== EXCERPTED RECORDS ==
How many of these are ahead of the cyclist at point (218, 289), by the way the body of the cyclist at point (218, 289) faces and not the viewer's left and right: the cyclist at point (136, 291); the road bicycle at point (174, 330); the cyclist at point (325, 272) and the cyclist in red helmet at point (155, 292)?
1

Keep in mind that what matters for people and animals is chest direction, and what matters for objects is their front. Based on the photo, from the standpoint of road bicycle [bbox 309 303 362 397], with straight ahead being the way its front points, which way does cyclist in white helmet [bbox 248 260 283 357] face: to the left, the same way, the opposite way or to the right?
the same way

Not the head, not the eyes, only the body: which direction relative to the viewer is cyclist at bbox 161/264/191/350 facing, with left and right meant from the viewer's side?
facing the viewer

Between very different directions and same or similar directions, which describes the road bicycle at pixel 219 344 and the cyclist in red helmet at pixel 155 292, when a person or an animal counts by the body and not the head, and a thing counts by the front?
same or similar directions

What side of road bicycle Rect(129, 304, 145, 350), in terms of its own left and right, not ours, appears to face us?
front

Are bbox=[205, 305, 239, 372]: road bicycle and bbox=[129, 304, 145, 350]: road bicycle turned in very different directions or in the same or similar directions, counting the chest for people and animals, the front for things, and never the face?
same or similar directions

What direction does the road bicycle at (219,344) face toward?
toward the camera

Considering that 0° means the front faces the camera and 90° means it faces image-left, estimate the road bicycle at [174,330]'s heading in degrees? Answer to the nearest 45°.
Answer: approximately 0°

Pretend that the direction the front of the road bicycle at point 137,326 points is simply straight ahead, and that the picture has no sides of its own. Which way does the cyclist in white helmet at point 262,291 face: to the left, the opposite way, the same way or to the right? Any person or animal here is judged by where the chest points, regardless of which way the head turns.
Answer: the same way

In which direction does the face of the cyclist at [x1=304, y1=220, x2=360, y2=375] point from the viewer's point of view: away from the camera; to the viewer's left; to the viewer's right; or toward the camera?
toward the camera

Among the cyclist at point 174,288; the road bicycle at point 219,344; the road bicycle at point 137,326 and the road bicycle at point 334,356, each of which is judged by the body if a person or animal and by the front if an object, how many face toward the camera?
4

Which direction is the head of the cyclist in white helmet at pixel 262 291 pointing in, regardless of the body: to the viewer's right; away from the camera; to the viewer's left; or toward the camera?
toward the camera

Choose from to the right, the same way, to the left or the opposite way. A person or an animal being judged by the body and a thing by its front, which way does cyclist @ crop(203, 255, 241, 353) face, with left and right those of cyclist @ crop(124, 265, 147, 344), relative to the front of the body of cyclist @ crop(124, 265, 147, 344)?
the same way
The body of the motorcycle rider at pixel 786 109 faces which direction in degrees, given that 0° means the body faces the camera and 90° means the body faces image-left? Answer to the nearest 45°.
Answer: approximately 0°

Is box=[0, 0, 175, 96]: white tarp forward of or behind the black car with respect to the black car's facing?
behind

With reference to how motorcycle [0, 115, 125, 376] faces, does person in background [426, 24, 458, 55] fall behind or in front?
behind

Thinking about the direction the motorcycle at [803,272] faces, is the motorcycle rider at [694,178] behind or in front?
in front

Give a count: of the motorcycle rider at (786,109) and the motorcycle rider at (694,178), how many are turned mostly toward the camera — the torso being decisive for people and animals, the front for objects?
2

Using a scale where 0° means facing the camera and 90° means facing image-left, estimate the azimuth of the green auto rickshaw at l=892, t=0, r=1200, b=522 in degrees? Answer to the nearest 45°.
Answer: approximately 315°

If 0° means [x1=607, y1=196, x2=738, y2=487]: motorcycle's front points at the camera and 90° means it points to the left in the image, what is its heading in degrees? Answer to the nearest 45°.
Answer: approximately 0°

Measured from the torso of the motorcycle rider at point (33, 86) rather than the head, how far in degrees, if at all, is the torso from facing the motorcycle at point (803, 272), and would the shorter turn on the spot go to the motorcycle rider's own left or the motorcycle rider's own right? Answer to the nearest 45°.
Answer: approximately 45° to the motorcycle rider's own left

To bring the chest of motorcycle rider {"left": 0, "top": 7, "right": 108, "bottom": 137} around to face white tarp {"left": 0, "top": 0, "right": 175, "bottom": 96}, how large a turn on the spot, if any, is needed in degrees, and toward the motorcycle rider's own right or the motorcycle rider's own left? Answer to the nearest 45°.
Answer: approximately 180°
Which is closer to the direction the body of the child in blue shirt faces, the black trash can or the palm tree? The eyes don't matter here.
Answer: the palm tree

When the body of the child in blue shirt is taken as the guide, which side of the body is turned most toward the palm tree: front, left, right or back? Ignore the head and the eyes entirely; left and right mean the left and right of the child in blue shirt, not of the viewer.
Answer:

== WHAT TO PRODUCE ==
Write out all of the data above as a numbered list, leaving out the blank lines.

== RESULT OF THIS TASK ==
1. How many of these are ahead of the cyclist at point (218, 289), by the way the body of the cyclist at point (218, 289) faces and not the viewer's left and right: the cyclist at point (136, 291); the road bicycle at point (174, 330); the cyclist at point (325, 272) and the cyclist in red helmet at point (155, 292)?
2. 1
3. Keep in mind that what matters for people and animals is chest direction, and what matters for objects is their front. Based on the photo, from the standpoint of road bicycle [bbox 309 303 362 397], with straight ahead being the way its front points, which way does cyclist in white helmet [bbox 248 260 283 357] face: to the left, the same way, the opposite way or to the right?
4. the same way
5. Not the head, not the eyes, only the body: which direction relative to the viewer is cyclist at bbox 161/264/191/350 facing, with left and right meant from the viewer's side?
6. facing the viewer
7. Between very different directions and same or similar directions, which describes the road bicycle at pixel 219 344 and the cyclist in red helmet at pixel 155 292, when a person or an animal counts by the body and not the head, and a thing counts by the front?
8. same or similar directions
9. What side of road bicycle Rect(129, 304, 145, 350), in terms of its own left and right, not ours, appears to face us?
10. front
11. Are bbox=[205, 305, 239, 372]: road bicycle and bbox=[129, 304, 145, 350]: road bicycle turned in very different directions or in the same or similar directions, counting the chest for people and animals, the front for things, and never the face?
12. same or similar directions
13. What direction does the road bicycle at (219,344) face toward?
14. toward the camera
15. Considering that 0° means the front faces the camera and 90° means it faces image-left, estimate the road bicycle at [174,330]'s heading in degrees? Answer to the nearest 45°.
16. Answer: approximately 0°
17. Pretend that the direction the front of the road bicycle at point 137,326 points is simply straight ahead, and that the picture has no sides of its own. Which way does the cyclist in white helmet at point 262,291 face: to the left, the opposite way, the same way or to the right? Any person or animal here is judged by where the chest points, regardless of which way the head turns.
18. Answer: the same way
19. In which direction does the face of the cyclist at [x1=304, y1=220, x2=360, y2=375] point from the viewer's point of view: away from the camera; to the viewer's left; to the viewer's right; or toward the camera?
20. toward the camera
21. Among the cyclist at point 174,288; the road bicycle at point 219,344; the road bicycle at point 137,326 and the road bicycle at point 334,356, each of which is judged by the body if a person or animal and by the front if an object, how many face toward the camera?
22. 4
23. Which direction is the head of the cyclist in white helmet at pixel 262 291 pointing in, regardless of the body: to the viewer's right; away from the camera; to the viewer's left; or toward the camera?
24. toward the camera
25. Choose from to the right, the same way, to the left or the opposite way. A person or an animal being judged by the body and a thing by its front, which way does cyclist @ crop(203, 255, 241, 353) face, with left and right those of cyclist @ crop(124, 265, 147, 344), relative to the front of the body of cyclist @ crop(124, 265, 147, 344)?
26. the same way
27. The body of the motorcycle rider at pixel 786 109 faces which direction in degrees, given that 0° means the body faces the camera and 90° means the body faces image-left? Answer to the nearest 45°.
28. Answer: approximately 0°
29. Is box=[0, 0, 175, 96]: white tarp forward of or behind the black car with respect to the black car's facing?
30. behind
31. With reference to how motorcycle [0, 115, 125, 376] faces, does person in background [426, 24, 458, 55] fall behind or in front?
32. behind
33. Thinking about the direction the motorcycle at [803,272] faces, is the motorcycle rider at [694,178] behind or in front?
34. in front
35. Give a count: of the motorcycle rider at (786,109) and the motorcycle rider at (694,178), how many are turned mostly toward the camera — the torso being decisive for people and animals, the front for objects?
36. 2
37. Using a scale where 0° means facing the camera and 90° means facing image-left, estimate the azimuth of the green auto rickshaw at l=892, t=0, r=1200, b=522 in degrees? Answer to the nearest 45°.
38. Answer: approximately 315°
39. If 0° means [x1=607, y1=196, x2=738, y2=487]: motorcycle's front points at the camera and 90° means it points to the left in the image, what is its heading in degrees? Answer to the nearest 45°.
40. Answer: approximately 0°
41. Measured from the torso of the motorcycle rider at point (33, 86) rather than the head, how far in degrees, if at all, is the torso from facing the motorcycle at point (803, 272), and would the shorter turn on the spot go to the motorcycle rider's own left or the motorcycle rider's own right? Answer to the nearest 45°.
42. Answer: approximately 45° to the motorcycle rider's own left
43. To bring the chest of motorcycle rider {"left": 0, "top": 7, "right": 108, "bottom": 137} around to face white tarp {"left": 0, "top": 0, "right": 175, "bottom": 96}, how large a turn on the spot, if any, is needed in degrees, and toward the motorcycle rider's own right or the motorcycle rider's own left? Answer to the nearest 45°.
44. Answer: approximately 180°
45. Which is closer to the direction the body of the child in blue shirt faces, the black trash can or the palm tree? The eyes don't matter here.
46. Answer: the palm tree
47. When the body of the child in blue shirt is taken as the guide, which side of the body is turned most toward the palm tree: front, left, right or back? Ignore the head and the eyes entirely; left and right mean the left and right of the child in blue shirt, not of the viewer.
48. Answer:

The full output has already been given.